Depressed and confused (his starlet girlfriend has dropped him like a hot potato), Peter drives north along the coast. His car plunges off a bridge, and he's discovered the next morning with no memory of who he is or how he got there. A kindly dog-walker (James Whitmore) takes him into the nearby town, where he looks kind of familiar to everyone. Finally old Harry Trimble (Martin Landau), who ran the local movie theater, blurts it out: This is his son Luke, lost in the war, now returned from the dead after nine years.
The town embraces Luke, and so does Adele Stanton (Laurie Holden), his onetime girlfriend. The town lost more than 60 of its young men in the war and has fallen into a depression. Somehow Luke's miraculous return inspires them to pick up the pieces and make a new start. Why, old Mr. Trimble even decides to reopen the Majestic Theater again.
The second act of the film involves Peter's gradual absorption in the identity of Luke. Darabont paints the town with a Capra palette: Everyone hangs out at the diner, there's a big band dance down at the Point, Luke and Adele walk home down shady streets just like James Stewart and Donna Reed. Some, including Adele, have their doubts that this could really be Luke, but keep them to themselves.
Without getting into plot details, let me point out one moment when the screenplay by Michael Sloane does something exactly right. We know, because such stories require it, that sooner or later Peter's true identity will be discovered. In a routine formula picture, there would be a scene where Adele feels betrayed because she was deceived, and a giant misunderstanding would open up, based on the ancient Idiot Plot device in which no one says what they should obviously say.
Not here. In one of the movie's crucial turning points, Peter tells Adele the truth before he has to. Her reaction is based on true feelings, not misunderstandings. The movie plays fair with its plot, and with us. It even has townspeople raise the obvious questions about where Luke spent the past decade, and whether he's built another life. So we're on solid ground for the third act, in which Peter goes back to Los Angeles and testifies before the House committee.
The scenes of his testimony evoke memories of Gary Cooper, Jimmy Stewart, Spencer Tracy and other Capra heroes standing up for traditional American beliefs ("That's the First Amendment, Mr. Chairman. It's what we're all about--if only we live up to it"). These scenes are also surprisingly funny (Peter defends himself against charges of subversion with the defense that he was feeling horny).

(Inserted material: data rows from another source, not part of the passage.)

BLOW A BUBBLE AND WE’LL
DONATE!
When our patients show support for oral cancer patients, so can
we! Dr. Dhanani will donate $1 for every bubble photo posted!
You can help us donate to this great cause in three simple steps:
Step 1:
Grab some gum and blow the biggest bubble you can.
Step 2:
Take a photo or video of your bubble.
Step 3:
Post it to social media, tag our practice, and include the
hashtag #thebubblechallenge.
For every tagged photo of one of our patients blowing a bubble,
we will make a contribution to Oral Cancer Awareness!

Hal Holbrook is the committee chairman, Bob Balaban is the mean little inquisitor, and the committee evokes fears of communism as an excuse to shelve the Bill of Rights.

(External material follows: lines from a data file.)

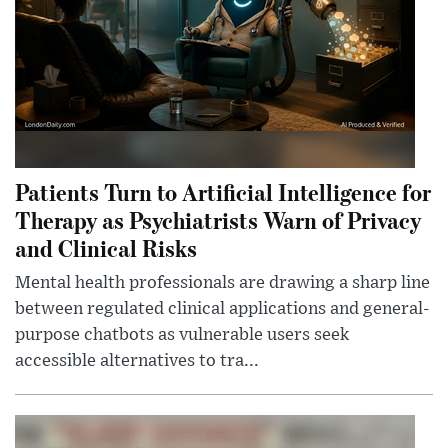
Patients Turn to Artificial Intelligence for
Therapy as Psychiatrists Warn of Privacy
and Clinical Risks
Mental health professionals are drawing a sharp line
between regulated clinical applications and general-
purpose chatbots as vulnerable users seek
accessible alternatives to tra...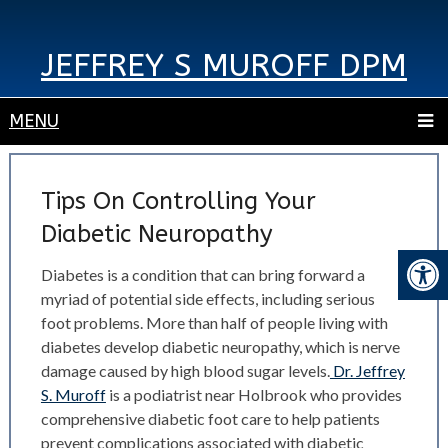
JEFFREY S MUROFF DPM
MENU
Tips On Controlling Your
Diabetic Neuropathy
Diabetes is a condition that can bring forward a
myriad of potential side effects, including serious
foot problems. More than half of people living with
diabetes develop diabetic neuropathy, which is nerve
damage caused by high blood sugar levels.
Dr. Jeffrey
S. Muroff
is a podiatrist near Holbrook who provides
comprehensive diabetic foot care to help patients
prevent complications associated with diabetic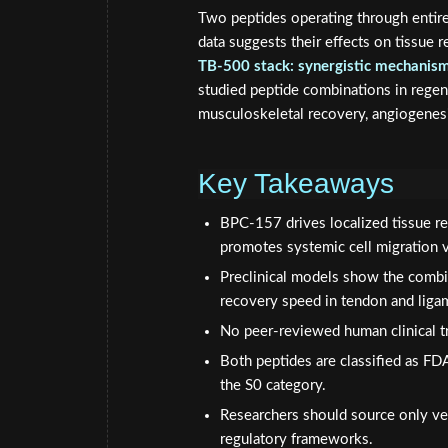
Two peptides operating through entire
data suggests their effects on tissue 
TB-500 stack: synergistic mechanism
studied peptide combinations in regen
musculoskeletal recovery, angiogenesi
Key Takeaways
BPC-157 drives localized tissue re
promotes systemic cell migration vi
Preclinical models show the combi
recovery speed in tendon and ligam
No peer-reviewed human clinical tri
Both peptides are classified as F
the S0 category.
Researchers should source only ver
regulatory frameworks.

Darabont makes films long enough to sink into and move around in. "The Majestic" is not as long as "The Green Mile" (182 minutes), but at 143 minutes, it's about the same length as "Shawshank." It needs the time and uses it. It tells a full story with three acts, it introduces characters we get to know and care about, and it has something it passionately wants to say. When "The Majestic" went into production there could have been no hint of the tragedy of Sept. 11, but the movie is uncannily appropriate right now. It expresses a faith that our traditional freedoms and systems are strong enough to withstand any threat, and that to doubt it is--well, un-American.